-- START OF Text excerpt --

Summary Article: Birkenhead
From The Hutchinson Unabridged Encyclopedia with Atlas and Weather Guide

Seaport and industrial town in the Wirral, Merseyside, England, opposite Liverpool on the Wirral peninsula, on the west bank of the Mersey estuary; population (2001) 83,700. It developed as a shipbuilding town with important dock facilities, but other principal industries now include engineering and flour-milling. The Mersey rail tunnel (1886), the Queensway road tunnel (1934), and a passenger ferry service link Birkenhead with Liverpool.

History The first settlement on the site of Birkenhead developed around a Benedictine priory founded in 1150. Birkenhead was still a small village when William Laird established a boilermaking and shipbuilding yard in the town in 1824, the forerunner of the immense Cammell Laird yards, and in 1829 the first iron vessel in the UK was built here. The Laird shipyards were extended to cover the whole river front from Woodside Ferry Terminal to Tranmere. The Wallasey docks were constructed between 1842 and 1847 in the Wallasey Pool, an artificial basin created from a natural creek off the Mersey. They were amalgamated with Liverpool docks in 1855, and the creation of the Mersey Docks and Harbour Board (1858) in effect made the Mersey a single port. By 1877 the dock system was complete, and the Bidston Dock was added in 1933. However, the shipbuilding industry declined in the 20th century, resulting in the closure of the last Cammell Laird shipyard in 1993. Europe's first tramway system was built in Birkenhead in 1860. The Wallasey Pool district was also a centre for engineering industries, many associated with shipbuilding, and other activities including sugar-refining and the manufacture of cement and fertilizers. The Scout Movement was inaugurated in Birkenhead by Robert Baden-Powell in 1908.

-- END OF Text excerpt --
-- START OF Records --

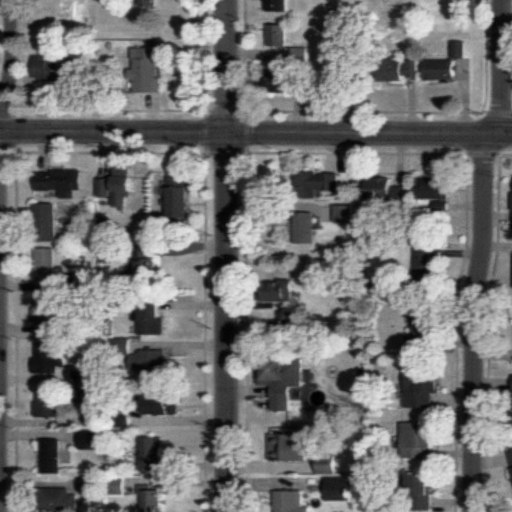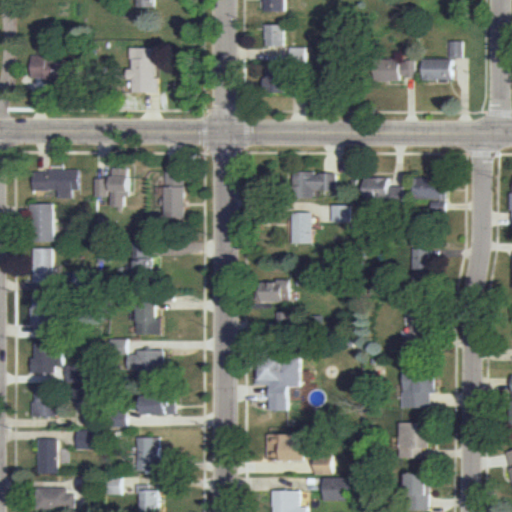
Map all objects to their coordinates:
building: (149, 2)
building: (150, 2)
building: (278, 4)
building: (276, 5)
building: (277, 34)
building: (278, 34)
road: (246, 36)
building: (458, 48)
building: (459, 49)
road: (10, 53)
building: (301, 53)
road: (504, 66)
building: (56, 67)
building: (57, 67)
building: (397, 68)
building: (439, 68)
building: (145, 69)
building: (147, 69)
building: (395, 69)
building: (441, 69)
building: (278, 78)
building: (287, 79)
road: (157, 110)
road: (205, 112)
road: (497, 112)
road: (255, 132)
road: (355, 151)
road: (6, 152)
road: (483, 152)
road: (108, 153)
building: (58, 179)
building: (60, 180)
building: (313, 183)
building: (315, 184)
building: (122, 185)
building: (104, 186)
building: (124, 188)
building: (384, 188)
building: (433, 191)
building: (176, 192)
building: (434, 192)
building: (177, 193)
building: (384, 193)
building: (344, 214)
building: (46, 221)
building: (46, 222)
building: (304, 227)
building: (306, 229)
road: (231, 255)
building: (144, 259)
building: (424, 259)
building: (425, 263)
building: (45, 264)
building: (46, 265)
building: (89, 280)
building: (277, 290)
building: (280, 291)
building: (47, 315)
building: (152, 317)
building: (49, 318)
building: (150, 318)
building: (285, 318)
building: (287, 320)
building: (423, 320)
road: (476, 321)
building: (418, 329)
building: (120, 346)
building: (121, 346)
building: (48, 355)
building: (49, 358)
building: (149, 363)
building: (150, 365)
building: (78, 372)
building: (79, 373)
building: (281, 375)
building: (421, 384)
building: (419, 385)
building: (48, 401)
building: (161, 403)
building: (46, 404)
building: (162, 404)
building: (511, 413)
building: (123, 417)
building: (121, 418)
building: (511, 419)
building: (91, 438)
building: (95, 438)
building: (415, 439)
building: (416, 439)
building: (293, 446)
building: (289, 447)
building: (150, 451)
building: (153, 453)
building: (50, 455)
building: (54, 455)
building: (510, 455)
building: (511, 455)
building: (327, 463)
building: (95, 484)
building: (117, 485)
building: (340, 488)
building: (341, 488)
building: (419, 490)
building: (421, 491)
building: (58, 497)
building: (57, 498)
building: (152, 499)
building: (154, 500)
building: (289, 501)
building: (290, 501)
road: (488, 511)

-- END OF Records --

→ **Work instructions**
**a)** According to the Birkenhead encyclopedia entry, in what year was Europe's first tramway system built in Birkenhead?
**b)** Continue the Birkenhead encyclopedia entry from its last sentence.

→ **Final results**
**a)** 1860

**b)**
Features The Williamson Art Gallery and Museum includes a collection of English watercolours and Liverpool porcelain, and a separate gallery has exhibits illustrating the history of the town's shipbuilding industry. Woodside Ferry Terminal displays the history of Mersey Ferries, and the warship HMS Plymouth and the submarine HMS Onyx are preserved in the Historic Warships Museum.

Economy Birkenhead was in the worst 5% of the UK Index of Local Deprivation (2000). However, the Hamilton Quarter Initiative invested £82 million in the regeneration and restoration of Birkenhead town centre, in a seven-year programme scheduled for completion in 2002. The Wirral Waterfront project (2000), a regeneration initiative for the whole of the Wirral peninsula, also targeted Birkenhead for major investment, and is due to be completed in 2007.

Transport links with Liverpool The first ferries across the Mersey from Birkenhead were operated by Benedictine monks in the 12th century. When steamboats were introduced in 1817, Birkenhead became a centre for pleasure trips, and inhabitants on the north side of the estuary were encouraged to settle in Birkenhead and other parts of the Wirral peninsula. The Mersey rail tunnel was the first railway tunnel to be built under a major river.

Town planning Birkenhead was designed largely on a Scottish model, and was mostly developed between 1835 and 1846. Hamilton Square was laid out by the architect J Gillespie Graham, who was one of the architects of Edinburgh's new town. Birkenhead Park, opened in 1847, was the first public park in the country. Much of the 19th-century housing has been demolished and large areas have been redeveloped.

Famous people The painter Philip Wilson Steer was born here in 1860, and the poet Wilfred Owen lived here from 1900 to 1907.